* REQUIRED ACTION
From the passage on critical-care nurses below, copy word for word the part starting at "Nurses specialising in" and ending at "progressive care units.".

* SELECTED EXTRACT
....

A Look At The Multifaceted Role Of A Critical-Care NurseAugust 20, 2014
Critical care nurses care for patients who are acutely or critically ill and ensure that they receive the best possible care. Patients who are at high risk for life-threatening health problems come under this category. These patients require intense and vigilant nursing care as they are often highly vulnerable and unstable and medical professionals working in this specialty make life-or-death decisions about patient care almost every day. With an ability to think on their feed, act decisively and stay calm and composed when lives are at stake, these nurses are among the most in-demand healthcare professionals today.
Nurses specialising in critical care work in a wide variety of settings, filling many roles including clinical nurse specialists, nurse practitioners, bedside clinicians, nurse managers, nurse educators and nurse researchers.
Work settings within the hospital could include emergency departments, intensive care units, neonatal ICUs, paediatric ICUs, cardiac care units, recovery rooms, telemetry units and progressive care units.
Outside the hospital, these professionals are increasingly in demand in outpatient surgery centres, home healthcare and clinics.
In all of these settings patients require complex evaluations, extensive therapies and interventions and continual nursing attention. Professionals in this specialty rely upon a combination of specialised knowledge, skills and experience to provide the necessary high level care to patients and create environments that are healing, humane and caring.
They can also choose a non-clinical path as researchers, educators and nurse practitioners.

....

* SUPPLIED ENTRIES
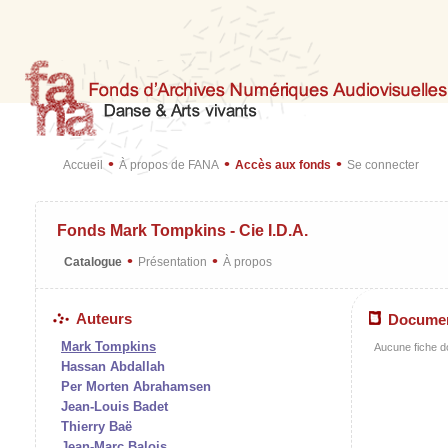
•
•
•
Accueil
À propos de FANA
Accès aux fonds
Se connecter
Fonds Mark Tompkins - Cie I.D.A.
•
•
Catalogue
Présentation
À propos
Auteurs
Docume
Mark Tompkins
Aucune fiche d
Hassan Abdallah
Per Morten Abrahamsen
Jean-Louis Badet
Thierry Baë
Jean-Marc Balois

....

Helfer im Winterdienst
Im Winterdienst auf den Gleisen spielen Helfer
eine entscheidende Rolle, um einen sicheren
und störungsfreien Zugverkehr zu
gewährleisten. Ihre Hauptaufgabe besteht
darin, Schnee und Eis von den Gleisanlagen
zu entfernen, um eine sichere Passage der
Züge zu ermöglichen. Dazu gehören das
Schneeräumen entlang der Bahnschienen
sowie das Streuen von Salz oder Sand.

....

* SOLVED PROBLEM
Nurses specialising in critical care work in a wide variety of settings, filling many roles including clinical nurse specialists, nurse practitioners, bedside clinicians, nurse managers, nurse educators and nurse researchers.
Work settings within the hospital could include emergency departments, intensive care units, neonatal ICUs, paediatric ICUs, cardiac care units, recovery rooms, telemetry units and progressive care units.